It is a mapping on formulas which preserves provability, and that is exactly the definition of an interpretation. I have no idea what you mean by "only applies to a subclass of intuitionistic formulae", that's just not true. I can't find Friedman explicitly calling it an interpretation in the paper, but he writes "the double negation of Gödel is used to interpret PA within HA" (emph. mine) and (speaking about his translation) "an elementary syntactic argument in the same sense that the double negation translation is". — Emil J. 12:58, 30 April 2009 (UTC)[reply]

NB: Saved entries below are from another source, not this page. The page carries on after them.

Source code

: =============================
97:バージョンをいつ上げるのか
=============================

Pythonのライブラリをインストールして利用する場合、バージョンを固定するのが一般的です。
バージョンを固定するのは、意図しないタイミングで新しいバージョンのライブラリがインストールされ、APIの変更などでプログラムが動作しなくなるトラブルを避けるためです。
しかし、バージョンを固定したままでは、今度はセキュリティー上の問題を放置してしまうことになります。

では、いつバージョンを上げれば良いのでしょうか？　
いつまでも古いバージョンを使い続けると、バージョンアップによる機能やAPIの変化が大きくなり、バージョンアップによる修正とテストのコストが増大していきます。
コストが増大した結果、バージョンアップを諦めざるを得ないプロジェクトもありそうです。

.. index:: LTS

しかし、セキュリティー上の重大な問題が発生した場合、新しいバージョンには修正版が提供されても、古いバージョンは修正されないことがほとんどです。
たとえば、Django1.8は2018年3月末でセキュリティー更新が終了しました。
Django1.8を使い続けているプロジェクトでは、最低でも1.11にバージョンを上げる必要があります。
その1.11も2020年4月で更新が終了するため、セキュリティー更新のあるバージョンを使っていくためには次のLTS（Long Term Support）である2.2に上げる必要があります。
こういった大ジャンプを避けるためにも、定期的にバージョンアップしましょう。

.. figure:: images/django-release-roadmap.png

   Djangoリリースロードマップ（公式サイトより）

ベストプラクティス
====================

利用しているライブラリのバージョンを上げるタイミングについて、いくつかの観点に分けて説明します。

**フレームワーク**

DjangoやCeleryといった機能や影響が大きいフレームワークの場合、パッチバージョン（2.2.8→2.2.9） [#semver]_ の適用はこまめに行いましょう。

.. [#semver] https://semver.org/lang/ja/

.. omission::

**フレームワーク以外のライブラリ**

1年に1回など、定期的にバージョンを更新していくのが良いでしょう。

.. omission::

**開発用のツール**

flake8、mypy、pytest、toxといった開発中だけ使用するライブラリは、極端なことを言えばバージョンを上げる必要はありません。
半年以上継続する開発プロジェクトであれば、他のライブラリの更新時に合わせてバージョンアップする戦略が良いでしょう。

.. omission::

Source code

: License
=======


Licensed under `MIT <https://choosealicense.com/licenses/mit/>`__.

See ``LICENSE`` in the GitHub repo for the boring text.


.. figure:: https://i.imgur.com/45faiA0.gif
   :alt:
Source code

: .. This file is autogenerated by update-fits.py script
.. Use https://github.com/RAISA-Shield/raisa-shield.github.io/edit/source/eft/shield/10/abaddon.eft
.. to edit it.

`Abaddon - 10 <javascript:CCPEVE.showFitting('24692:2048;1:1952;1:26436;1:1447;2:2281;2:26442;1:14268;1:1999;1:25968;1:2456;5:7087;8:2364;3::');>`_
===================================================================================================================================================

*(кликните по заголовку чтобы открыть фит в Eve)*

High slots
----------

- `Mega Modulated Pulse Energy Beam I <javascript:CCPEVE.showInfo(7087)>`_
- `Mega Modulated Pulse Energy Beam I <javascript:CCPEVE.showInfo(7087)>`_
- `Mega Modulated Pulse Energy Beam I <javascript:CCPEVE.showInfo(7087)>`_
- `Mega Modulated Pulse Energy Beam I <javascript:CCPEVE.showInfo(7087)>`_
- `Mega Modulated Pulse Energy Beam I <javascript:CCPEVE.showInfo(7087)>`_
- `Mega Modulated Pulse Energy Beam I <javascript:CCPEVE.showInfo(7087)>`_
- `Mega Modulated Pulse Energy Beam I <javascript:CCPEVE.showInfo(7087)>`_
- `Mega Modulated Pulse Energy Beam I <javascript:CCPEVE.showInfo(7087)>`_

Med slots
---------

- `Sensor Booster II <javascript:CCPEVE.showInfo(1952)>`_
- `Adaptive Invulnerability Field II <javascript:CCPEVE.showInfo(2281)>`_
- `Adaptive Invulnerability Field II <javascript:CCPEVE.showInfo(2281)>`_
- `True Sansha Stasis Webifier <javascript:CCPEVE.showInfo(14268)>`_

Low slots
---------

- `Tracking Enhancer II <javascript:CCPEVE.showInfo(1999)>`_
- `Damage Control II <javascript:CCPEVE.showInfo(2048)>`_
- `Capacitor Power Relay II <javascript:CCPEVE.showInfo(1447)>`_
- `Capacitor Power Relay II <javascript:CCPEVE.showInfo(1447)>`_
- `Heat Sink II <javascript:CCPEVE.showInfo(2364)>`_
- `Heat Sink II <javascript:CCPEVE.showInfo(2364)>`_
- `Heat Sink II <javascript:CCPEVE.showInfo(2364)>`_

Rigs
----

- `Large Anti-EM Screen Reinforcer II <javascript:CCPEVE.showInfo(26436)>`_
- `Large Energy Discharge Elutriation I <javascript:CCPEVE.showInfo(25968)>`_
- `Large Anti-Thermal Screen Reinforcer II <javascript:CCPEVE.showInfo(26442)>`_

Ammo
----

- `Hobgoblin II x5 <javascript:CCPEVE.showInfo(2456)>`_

Re: scope of translation: I was letting myself be distracted, despite your hint, by its application, where A,B are Sigma-0-1. I don't dispute that it is an interpretation, only how cogent that fact is. Double-negation translations are normally talked of as interpretations not of intuitionistic logic, but of classical logic, although they are equally interpretations of intuitionistic logic in the sense you describe.

I don't see any harm in observing that it is an interpretation, but I think it is distracting to put that in the definition in the lede. — Charles Stewart (talk) 13:08, 30 April 2009 (UTC)[reply]

I do not insist on calling it an interpretation, a mapping on formulas or something like that would do. However, I consider it a fundamental matter of comprehension that the lead should start by saying what the Friedman translation is, not what it is used for. — Emil J. 13:17, 30 April 2009 (UTC)[reply]

I'm happy with this, and how the lede stands. — Charles Stewart (talk) 11:51, 3 May 2009 (UTC)[reply]